# [EXTRACTED TEXT]
┌──
The circuit board is designed to seperate into two parts to let you mount the knob remotely. It's entirely up to you if you want to do that. I've allowed generous pads for the use of a connector or directly soldered wires if you do split the PCB. In most instances I guess the circuit board will be built as a single unit, but it can be carefully cut into the two parts afterwards if desired.
The first things to install are the links. These are important. Without them the red and green channels won't work!
They're simply offcuts of wire soldered in to form a small bridge.
Then we solder in the diode. This is a general purpose 1A type because it's easy to source and is robust and easy to work with. It's a polarity sensitive component and must be installed the right way round. The PCB position is marked 1A and has a line at one side to show which side the little silver band should be mounted.
Now we solder in the resistors, which are actually arrays of resistors in SIL (Single In Line) form. Each of these little black packages contains four resistors. Normally it's important to put these in the correct way round, and there's a dot on the package to mark pin one. However, in this instance I've designed the PCB so you can put them in any way round. Much easier!
The smaller type both contain four 10,000 ohm resistors and are used to pull floating inputs and outputs to a known state. There are integrated pull up resistors in the controller chip, but I chose to add lower value external ones.
The bigger type both contain four independent 1,000 ohm resistors and are used to protect the chips inputs and outputs, and also limit current through the power indicator LED
Take care soldering these components in, as their pads are very close together and it's possible to bridge them with misplaced solder.
Now we solder in the two little 100nF (0.1uF) capacitors. These are decoupling capacitors and go into the positions marked "D". Their job is to filter any glitches on the processors power supply.
These components are not polarity sensitive and can be soldered in any way round.
Next is the power indicator LED. This indicates when the circuitry has power and will only work if it's installed the correct way round. The longest lead is the anode and goes to the hole nearest the "+" symbols.
If you chop off the leads and then forget which pin is which, then there is a small flat on the body of the LED next to the negative lead. This corresponds to the flat side of the PCB symbol.
Now we fit the little three pin voltage regulator (78L05) which goes into the position marked 5V as shown.
Its job is to give the controller a nice steady regulated 5V supply.
You have a choice in mounting the electrolytic capacitor. You can either leave it standing up on the PCB or lay it down flat. As you can see, I chose the latter. Make sure that the longer lead goes to the side marked with plus symbols. The negative stripe printed on one side should face away from the diode as shown. If you fit that component in the wrong way round it might go POP!
The MOSFETs will need their outer leads bent slightly to make them fit in the PCB holes. This was done to allow much bigger pads and tracks to be used.
Now the three MOSFETs get soldered into position.
└──
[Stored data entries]
┌──
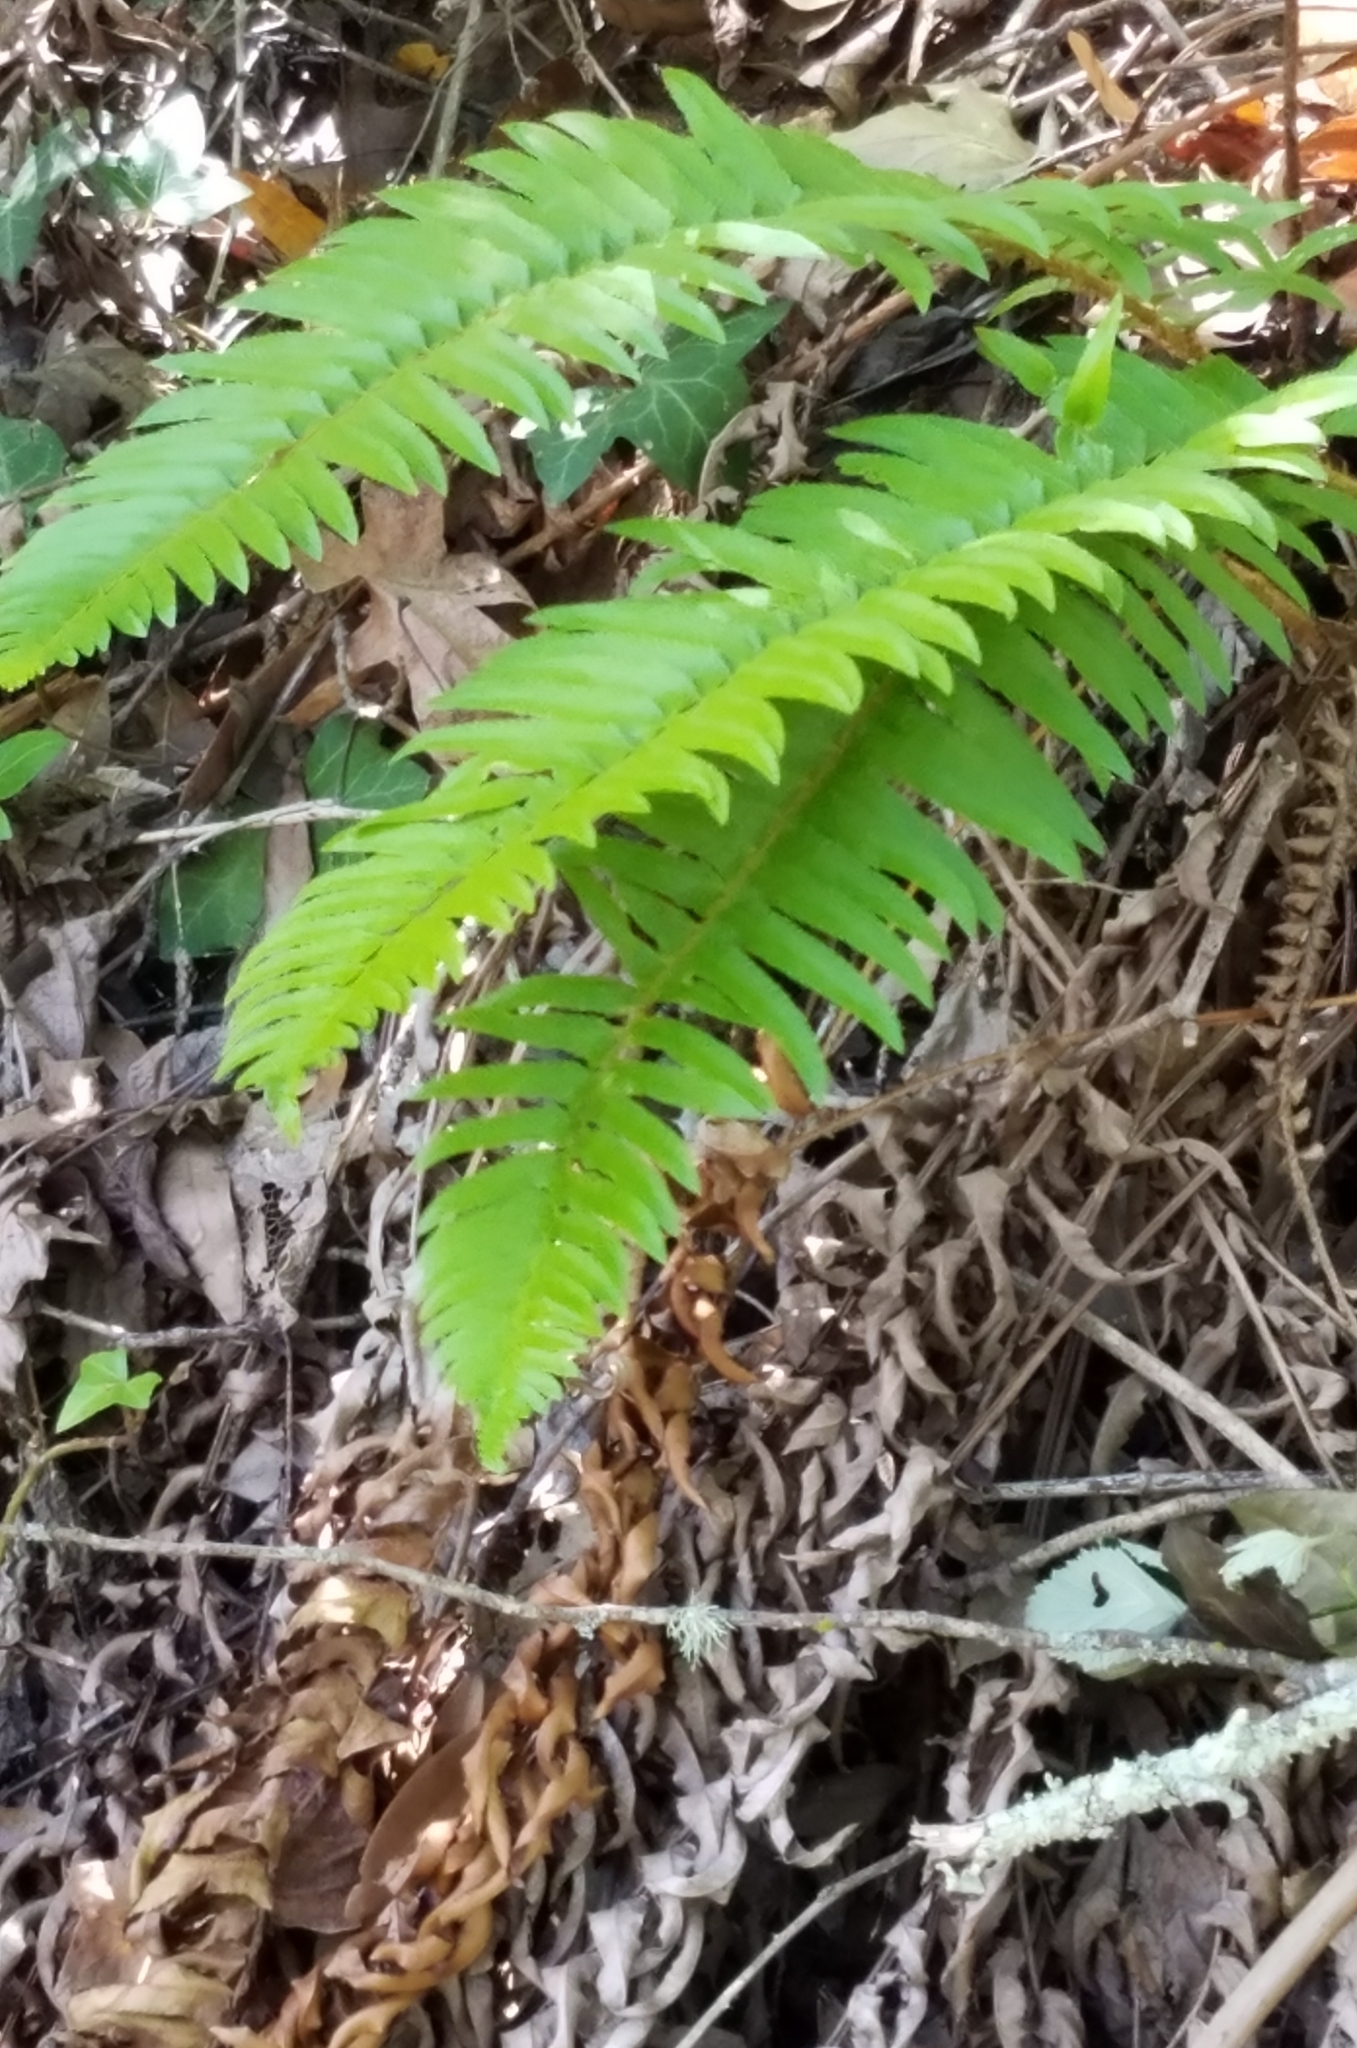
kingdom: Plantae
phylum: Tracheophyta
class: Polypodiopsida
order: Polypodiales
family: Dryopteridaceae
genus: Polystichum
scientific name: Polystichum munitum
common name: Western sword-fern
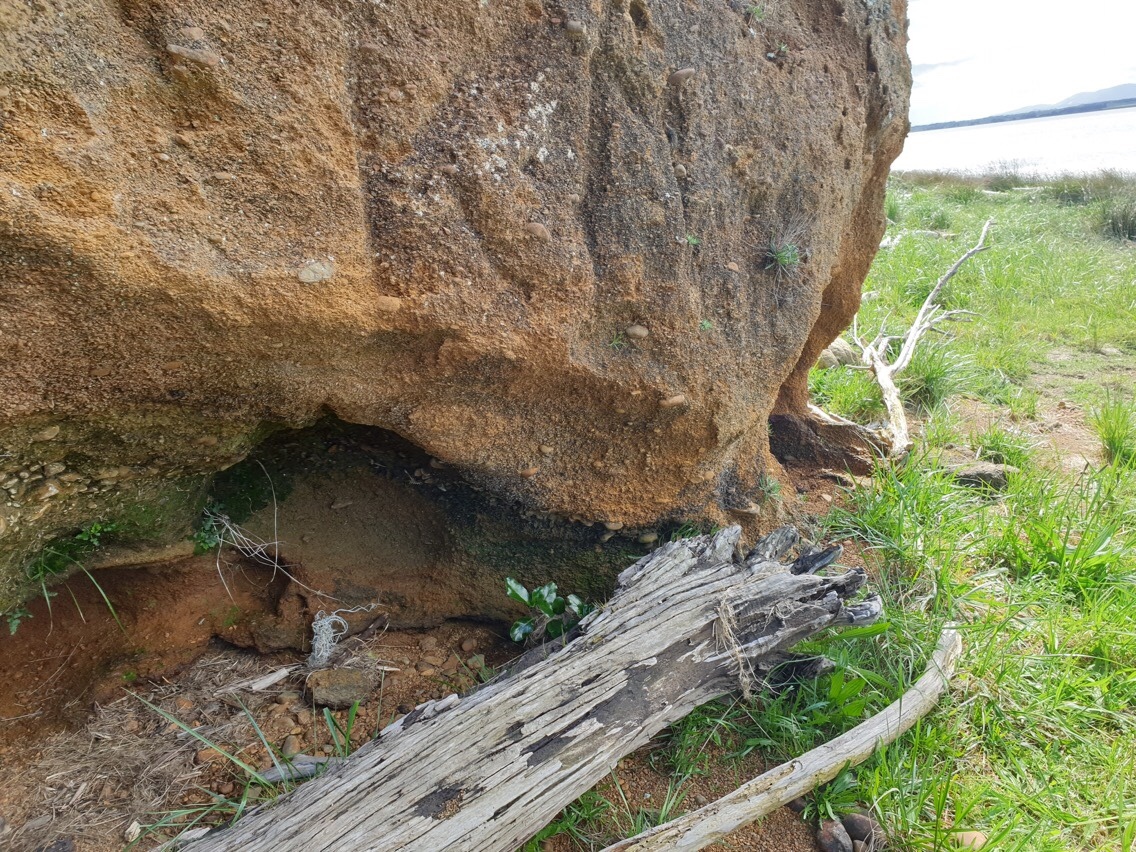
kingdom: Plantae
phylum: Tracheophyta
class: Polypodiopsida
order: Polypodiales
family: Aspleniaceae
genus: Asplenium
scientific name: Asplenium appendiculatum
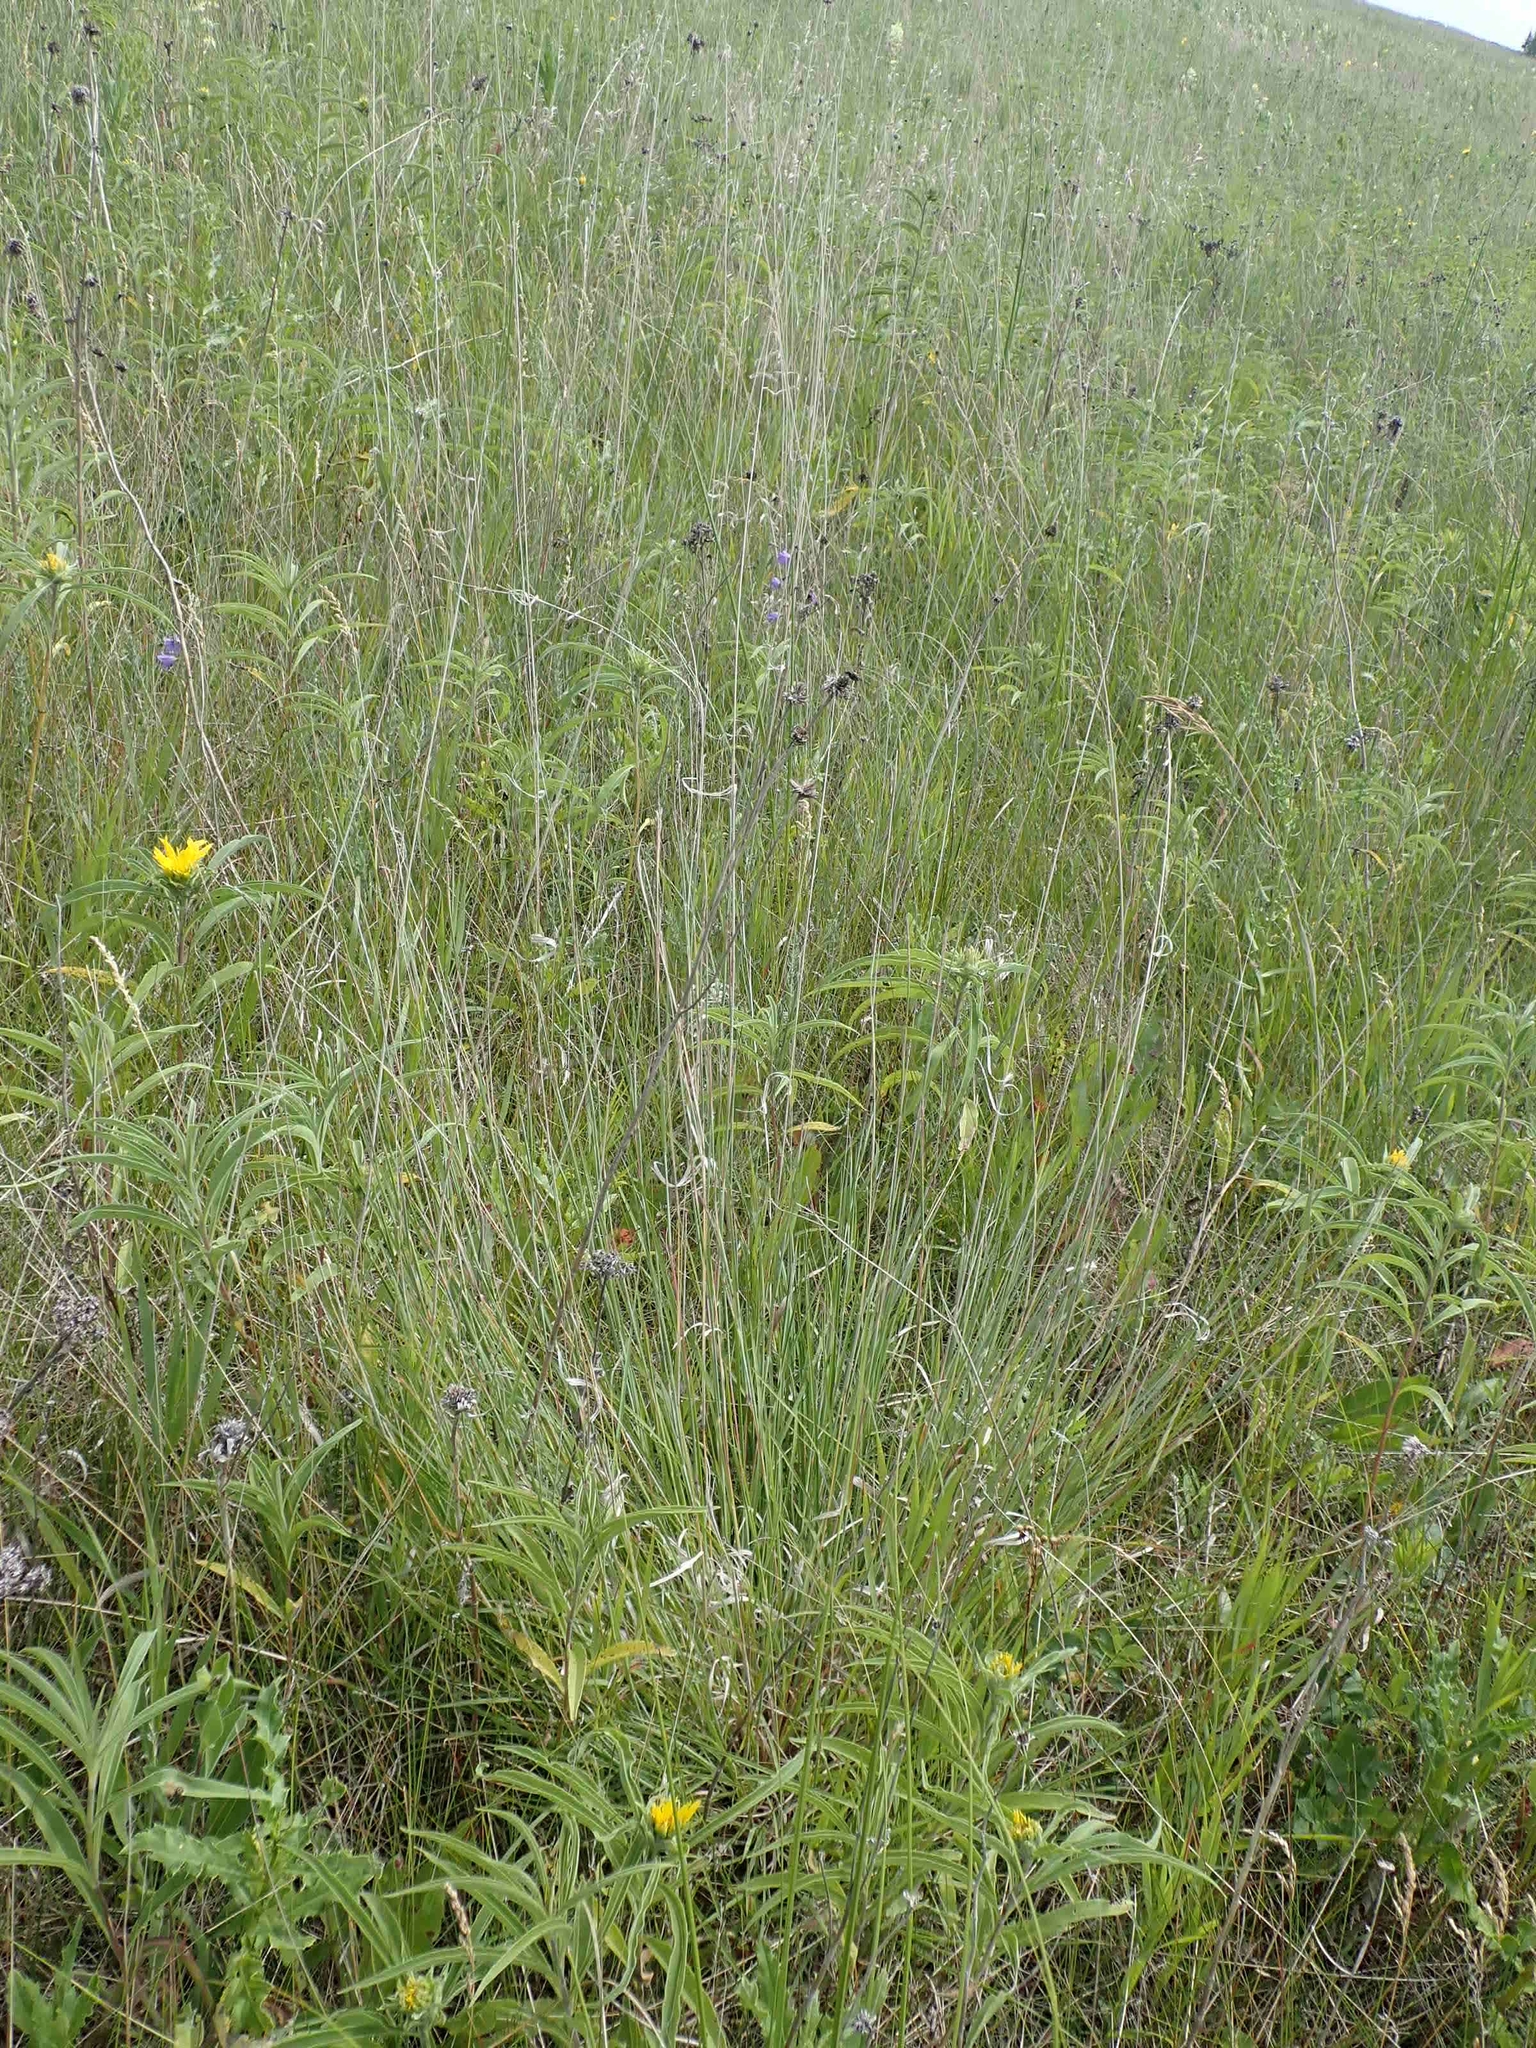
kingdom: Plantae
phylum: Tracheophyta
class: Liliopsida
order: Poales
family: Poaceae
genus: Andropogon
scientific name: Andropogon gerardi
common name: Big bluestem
└──
# [GIVEN INSTRUCTION]
Quote the soldering guide word for word, from "The MOSFETs will" up to and including "to be used.". The listing is not needed for anything here.

# [THE OUTPUT]
The MOSFETs will need their outer leads bent slightly to make them fit in the PCB holes. This was done to allow much bigger pads and tracks to be used.